The following tests FAILED:
487 - benchmark_eri_adz (Failed)
488 - benchmark_eri_adzs (Failed)
489 - benchmark_eri_atzs (Failed)
490 - benchmark_eri_r12 (Failed)
491 - benchmark_eri_r12xl (Failed)
492 - benchmark_her_adz (Failed)
493 - benchmark_her_adzs (Failed)
494 - benchmark_her_atzs (Failed)
495 - benchmark_her_r12 (Failed)
496 - benchmark_her_r12xl (Failed)
Errors while running CTest
make: *** [test] Error 8

Re: Tests time out after build

Posted: 28 Jul 2020, 19:33
by magnus
Great! The benchmark tests are known to fail so I wouldn't worry about those failing.

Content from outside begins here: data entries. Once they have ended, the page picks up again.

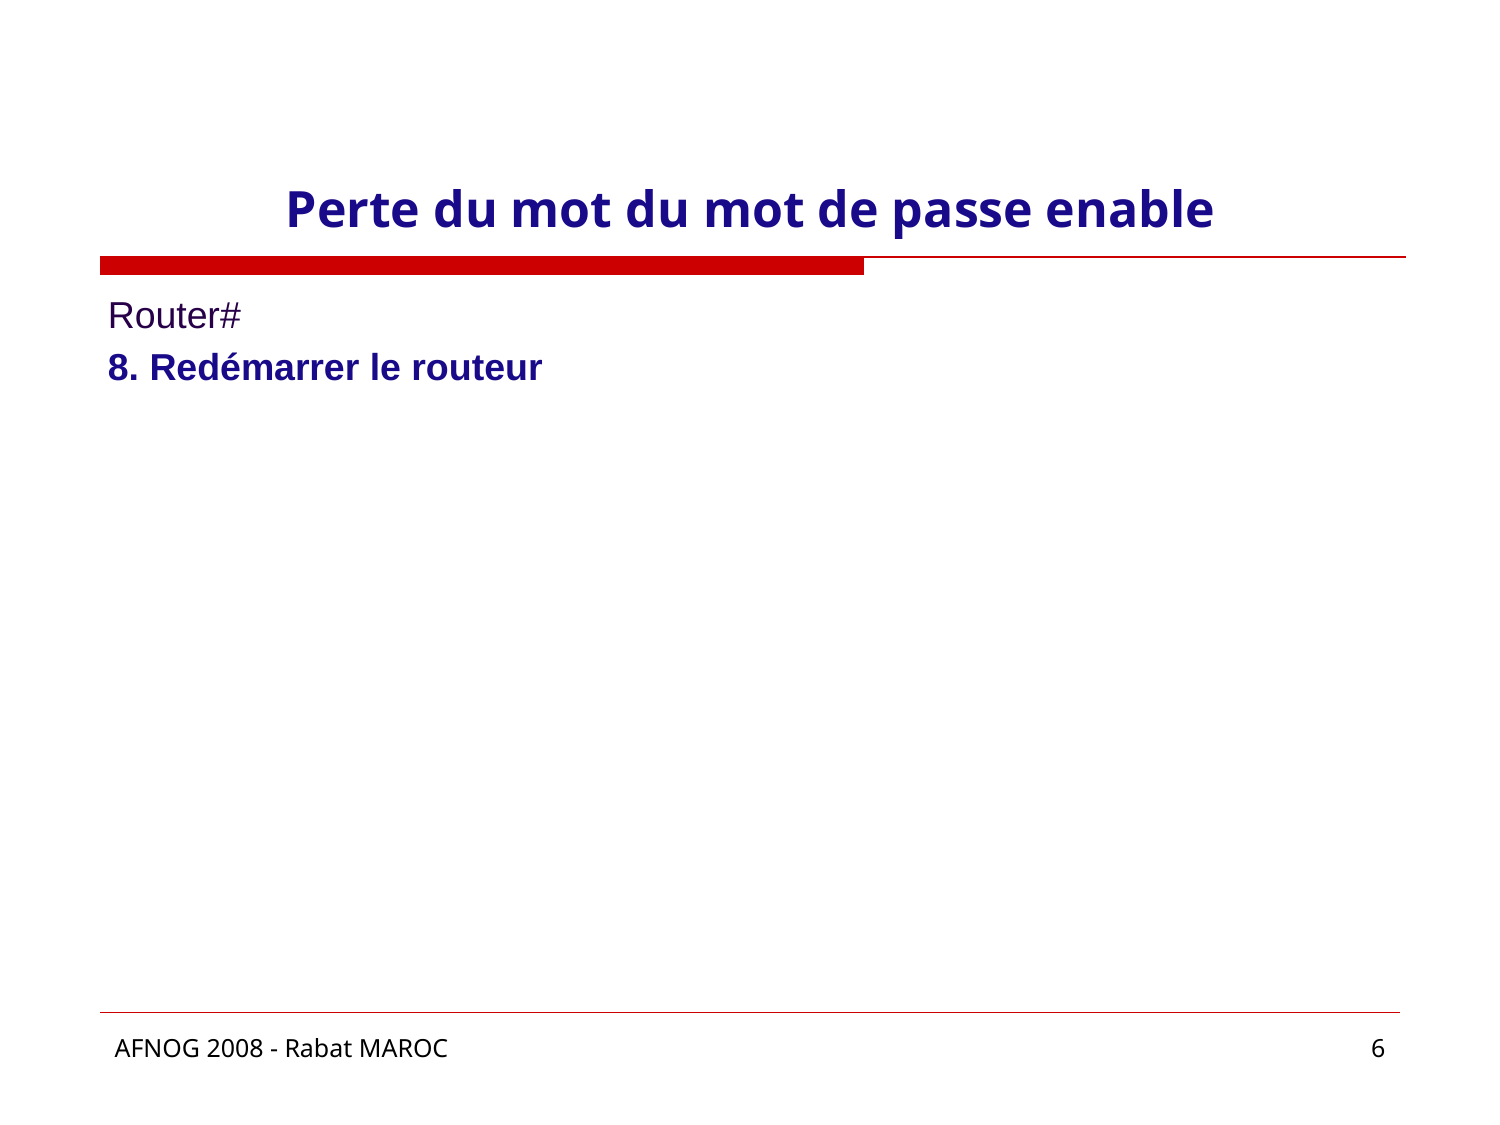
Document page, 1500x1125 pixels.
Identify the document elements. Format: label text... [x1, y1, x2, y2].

text_box AFNOG 2008 - Rabat MAROC [99, 1024, 540, 1103]
text_box <number> [1074, 1024, 1401, 1103]
title Perte du mot du mot de passe enable [94, 49, 1407, 250]
list Router# 8. Redémarrer le routeur [92, 287, 1406, 988]
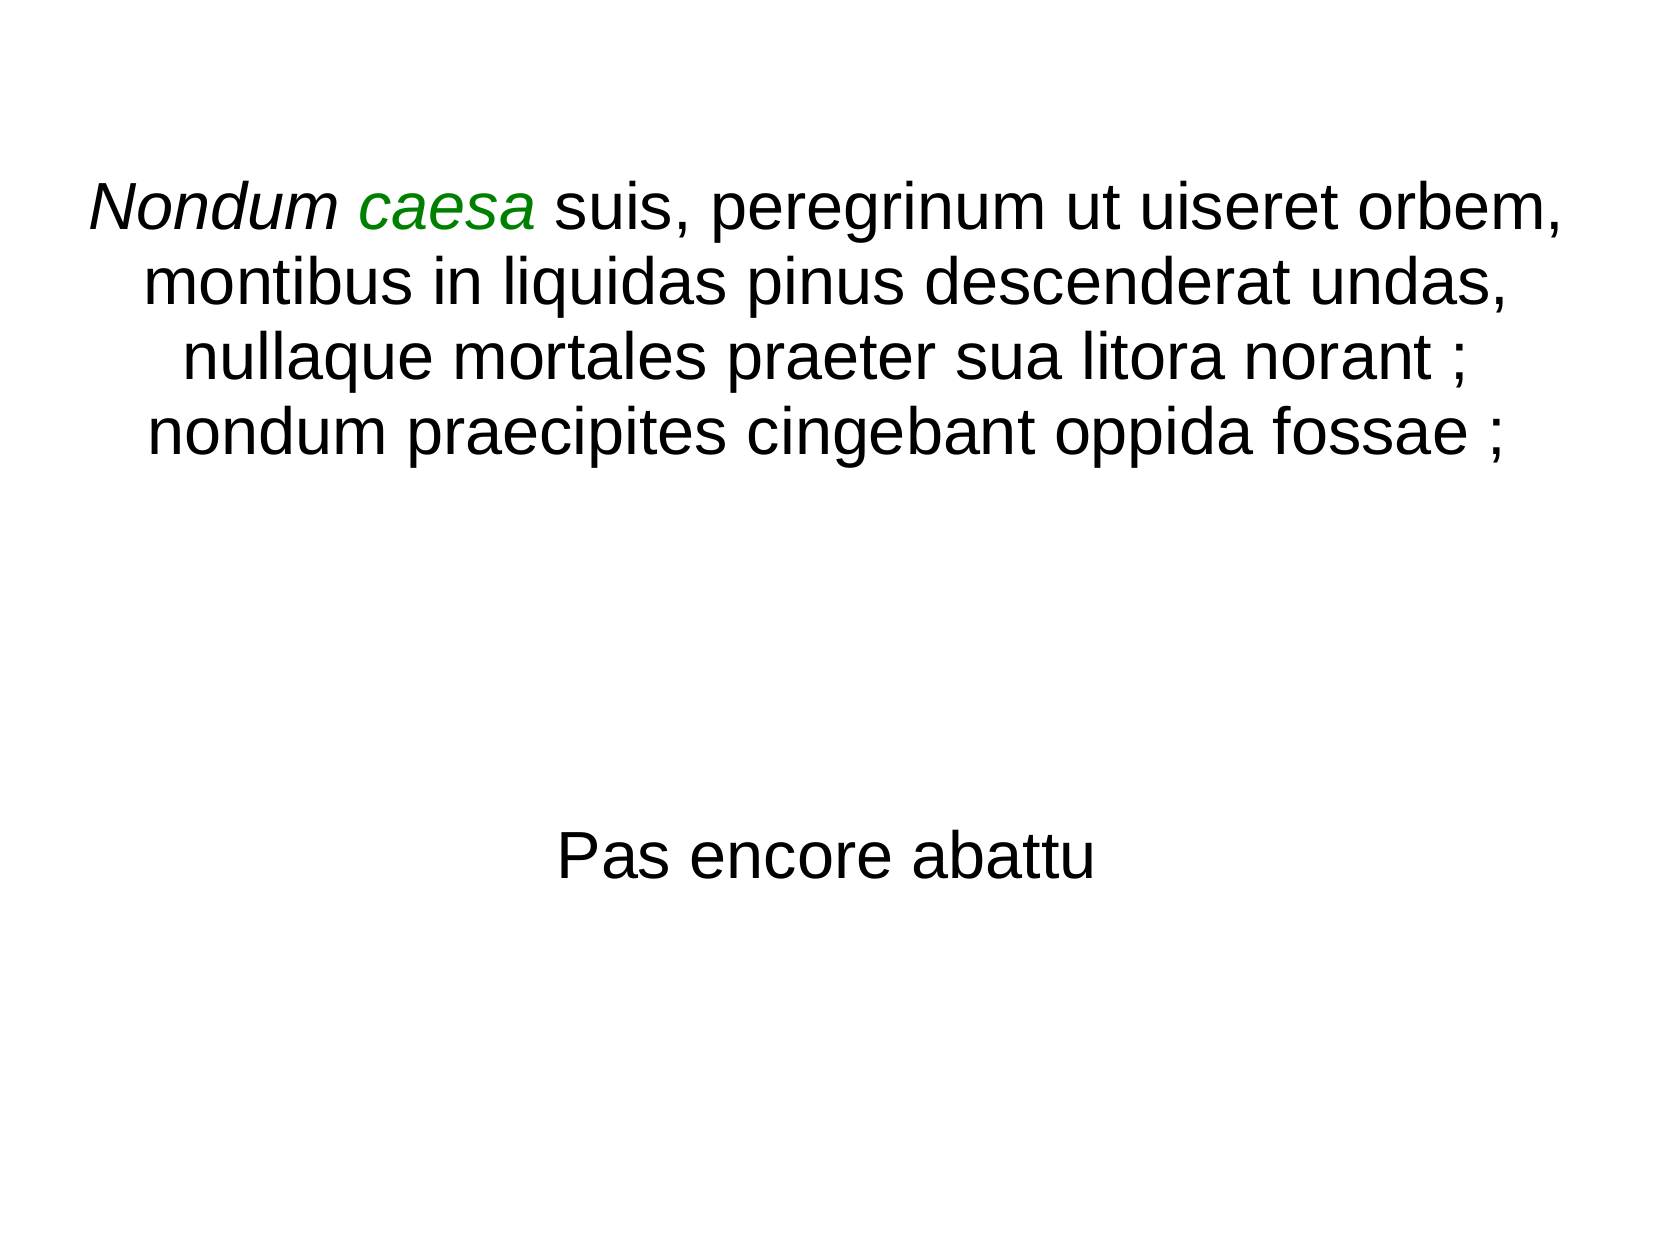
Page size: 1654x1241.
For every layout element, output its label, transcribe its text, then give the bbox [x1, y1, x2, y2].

title Nondum caesa suis, peregrinum ut uiseret orbem, montibus in liquidas pinus descenderat undas, nullaque mortales praeter sua litora norant ; nondum praecipites cingebant oppida fossae ; [47, 35, 1607, 603]
subtitle Pas encore abattu [82, 602, 1571, 1109]
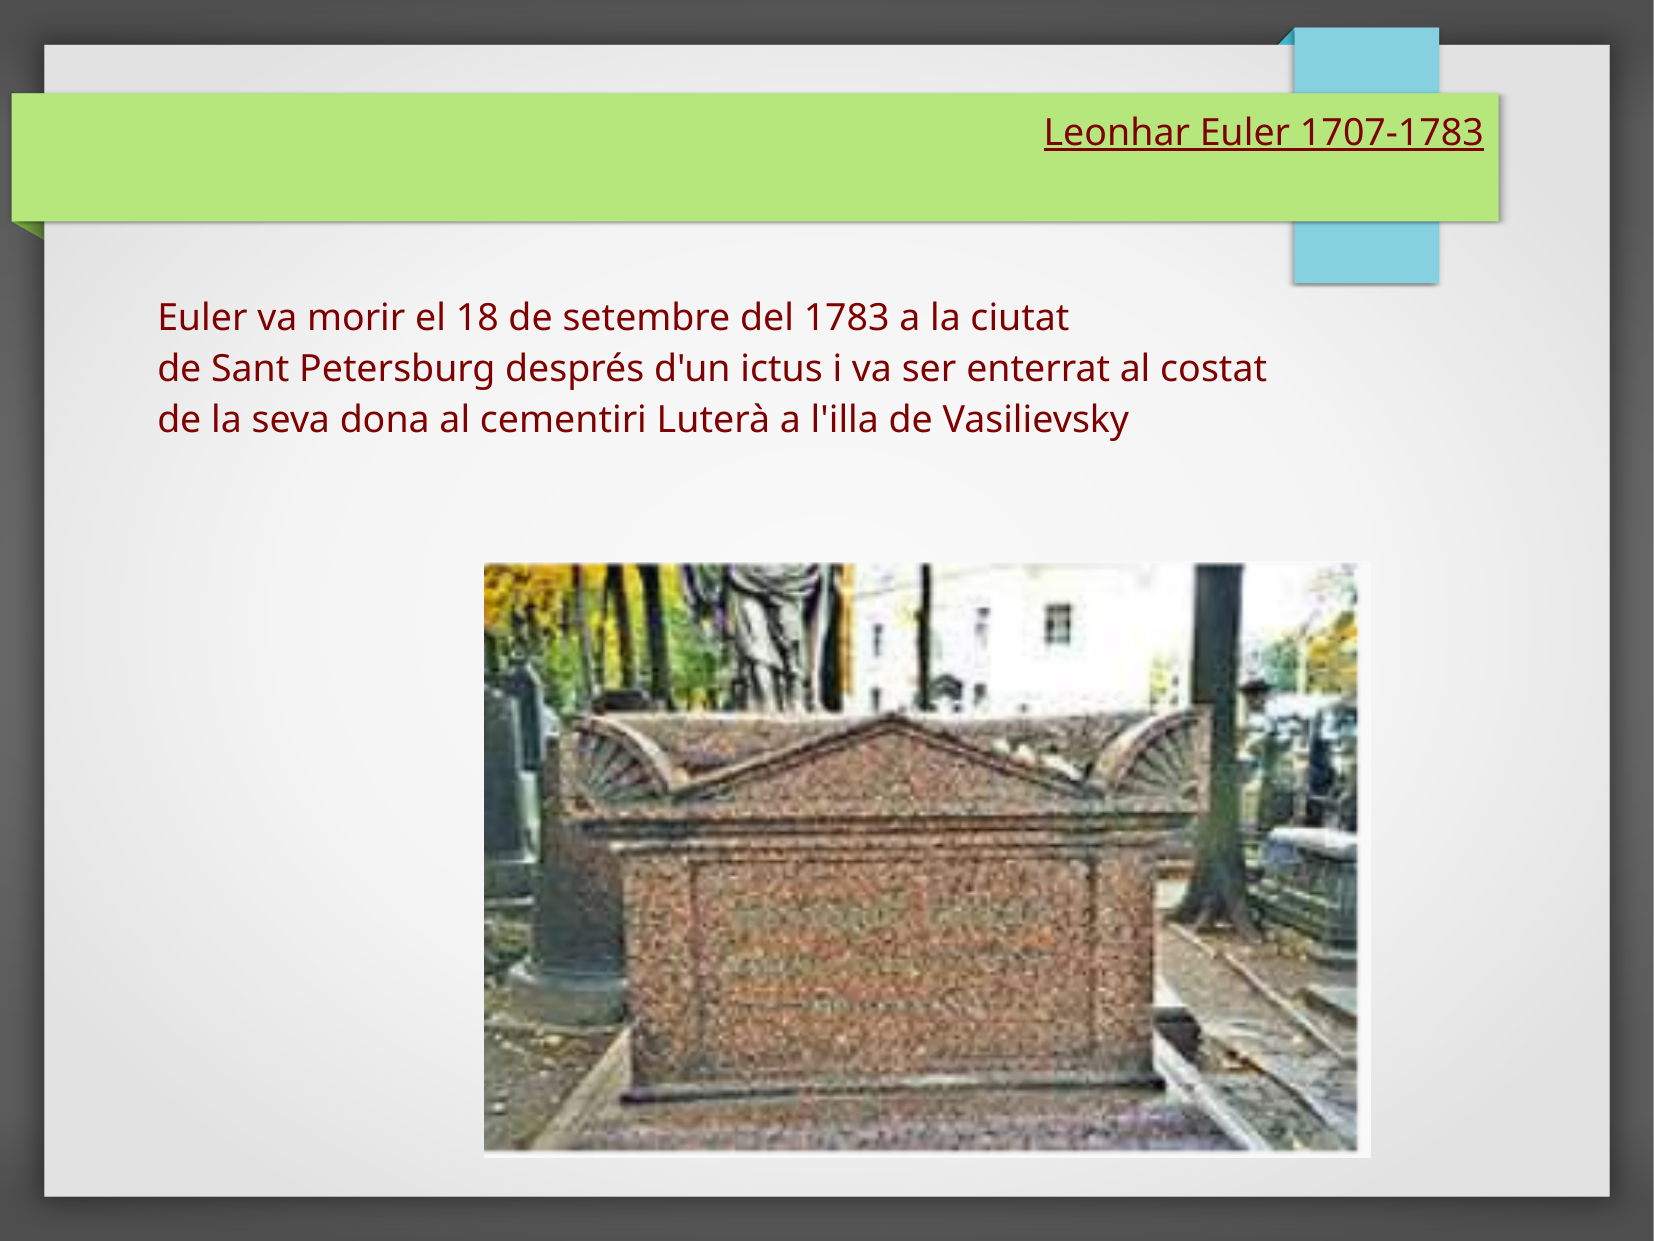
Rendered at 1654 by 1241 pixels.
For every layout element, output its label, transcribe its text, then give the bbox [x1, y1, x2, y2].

text_box Leonhar Euler 1707-1783 [1028, 98, 1501, 166]
picture [0, 0, 1654, 1241]
text_box Euler va morir el 18 de setembre del 1783 a la ciutat de Sant Petersburg després d'un ictus i va ser enterrat al costat de la seva dona al cementiri Luterà a l'illa de Vasilievsky [142, 283, 1323, 456]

I thought that we used OpenMPI v3 in our CI but it turns out that we do not. So while I'd expect it to work in general, I cannot say for sure. We use OpenMPI v1.8, v2.1, and v4.0, so those should work.

Re: Tests time out after build

Posted: 29 Jul 2020, 10:29
by dwh1d17
Using opempi v4.0 seems to be the best solution. I built it using gcc 8.2 and now get the following errors.
The following tests FAILED:
51 - energy_stex (Failed)
487 - benchmark_eri_adz (Failed)
488 - benchmark_eri_adzs (Failed)
489 - benchmark_eri_atzs (Failed)
490 - benchmark_eri_r12 (Failed)
491 - benchmark_eri_r12xl (Failed)
492 - benchmark_her_adz (Failed)
493 - benchmark_her_adzs (Failed)
494 - benchmark_her_atzs (Failed)
495 - benchmark_her_r12 (Failed)
496 - benchmark_her_r12xl (Failed)
Errors while running CTest
The only other warning is the following from linking
/usr/bin/ld: warning: libgfortran.so.3, needed by /usr/lib64/libblas.so.3.2.1, may conflict with libgfortran.so.5
Which version of blas and gcc do you test against?

Re: Tests time out after build

Posted: 29 Jul 2020, 11:34
by magnus
At the moment, we test GCC 5-10 but only one per major version. We use Fedora docker images for this. In all cases, we use OpenBLAS together with the system native LAPACK. Not sure which versions though.

The warning you get looks like it could be related to the fact that BLAS has been compiled with a lower version of GCC (the one that comes standard with your system), whereas you use a more recent GCC to compile Dalton.